Lecturers, also on the non-tenure track, are only responsible to teach, but in order to be promoted they must demonstrate exceptional teaching and give contributions to the UW in the form of TA training, as an undergrad curriculum director or serving on University committees, Wenderoth said.

“The training and experience of lecturers is generally the same as professors,” physics lecturer David Pengra said. “Lecturers have Ph.Ds and most often a record of prior research and teaching, just like professors.”

Since lecturers do not have tenure, they have one-, three- or five-year contracts and need to be rehired at the end of each term.

Research professors, like RAs, are generally in the sciences and mainly do research and rarely teach.

Assistant professors, though at the first position on the tenure track, do not yet have tenure. They eventually become a full professor at the University with a permanent teaching position, Jessup said.

Assistant professors have this designation for six years, according to the UW Academic Human Resources Web site.

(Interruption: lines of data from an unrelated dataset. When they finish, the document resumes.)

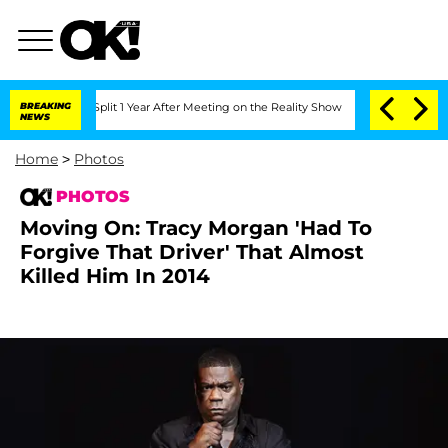
ghe Split 1 Year After Meeting on the Reality Show
BREAKING
Senate Votes to Hold D
NEWS
Home
>
Photos
PHOTOS
Moving On: Tracy Morgan 'Had To
Forgive That Driver' That Almost
Killed Him In 2014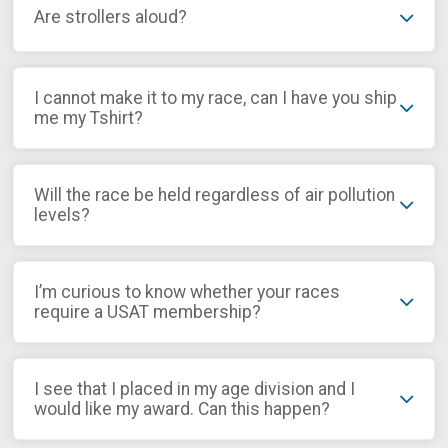
Are strollers aloud?
I cannot make it to my race, can I have you ship
me my Tshirt?
Will the race be held regardless of air pollution
levels?
I’m curious to know whether your races
require a USAT membership?
I see that I placed in my age division and I
would like my award. Can this happen?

During their second year, it is decided whether they will be able to finish their six years. In the sixth year, they are reviewed for the position of associate professor.

“At the UW, the tenured faculty in each department vote on the tenure applications submitted by ‘junior faculty’ (assistant professors) in their department,” Jessup said. “They consider the research that the applicants have done since they were hired, the number and quality of their publications, evaluations of their teaching and other factors.”

An associate professor has tenure and can stay an associate professor for the rest of his or her life, but if he or she serves the University well and generate quality research, he or she can be promoted to professor, Jessup said.

“[Professor] is the highest academic title for a teacher at a college,” he said. “The promotion from associate professor to full professor is accompanied by a pay raise, but there is no change in status with regard to tenure.”

A professor generally teaches classes within their specialty that are offered almost every quarter.

“In the physics department, the main difference between the ‘professors’ of all ranks and the other designations is that professors are expected to conduct active research, whereas lecturers and TAs are hired mainly to teach,” Pengra said.

Though there are many semantics between the positions, each member of the UW faculty has one goal: to help his or her students and the University.

“All of these positions have many responsibilities beyond the classroom,” said Patricia Kramer, anthropology research assistant professor.

Kramer sees teachers as advisers to the student community.

“I think that undergraduate students often have a misconception — they see University faculty as teachers,” she said. “We are teachers, but we are also fulltime researchers, administrators and mentors.”